Systems matter, 'finance' (whatever that even means here) isn't a single system. People matter, and if you whack specific individuals here (if you can find them), entirely different ones will spring into their place.
near as I can tell, these kinds of messes happen - period.
The reason for the condescension is you seem hell bent on assuming 1) there is such a better system that exists, or can exist, that doesn't make an even bigger mess, but don't seem interested in giving a pointer to it 2) that there were specific individual actors that 'did this' and can be identified, and that can be nailed down without new ones popping up in their places. Aka, there are specific bad guys who made this happen, and if they had been stopped, it would not have occurred.
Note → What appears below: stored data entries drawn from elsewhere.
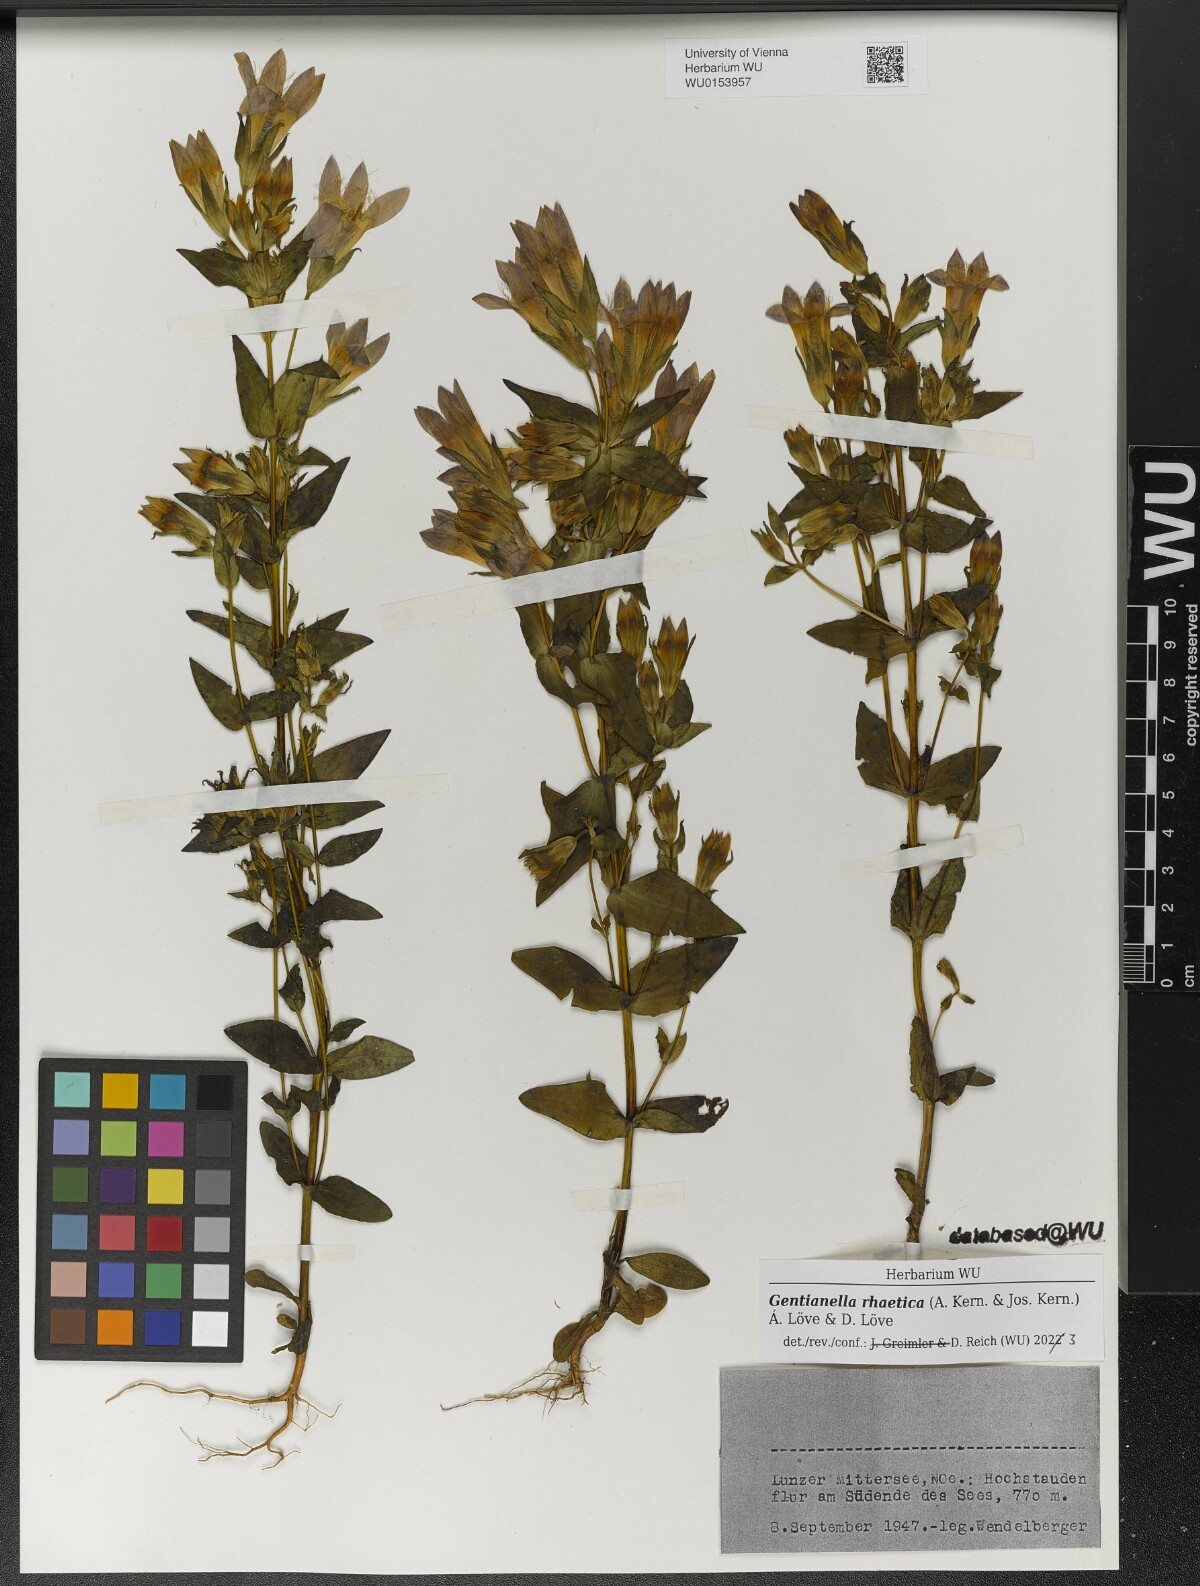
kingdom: Plantae
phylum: Tracheophyta
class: Magnoliopsida
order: Gentianales
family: Gentianaceae
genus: Gentianella
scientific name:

Which near as I can tell, if they exist, even they didn't know they were those people at the time.
It's a never ending cycle that can be improved but not eliminated, and most of the improvement is after the mess has occurred.
If you go after the people involved with a purely punitive mindset like what you seem to be advocating, it also makes everyone hide everything they are doing everywhere even more (good or not, since they can't tell how it will turn out in the end and be retroactively judged), so it is even harder to figure out you've got a problem somewhere until you have an even bigger smoking crater. There were definitely people acting in bad faith and committing clearly criminal actions. There were also the majority of people along for the ride. There were also huge market forces, including all the normal folks signing up for insane mortgages.
Blaming it all on 'finance' is just silly.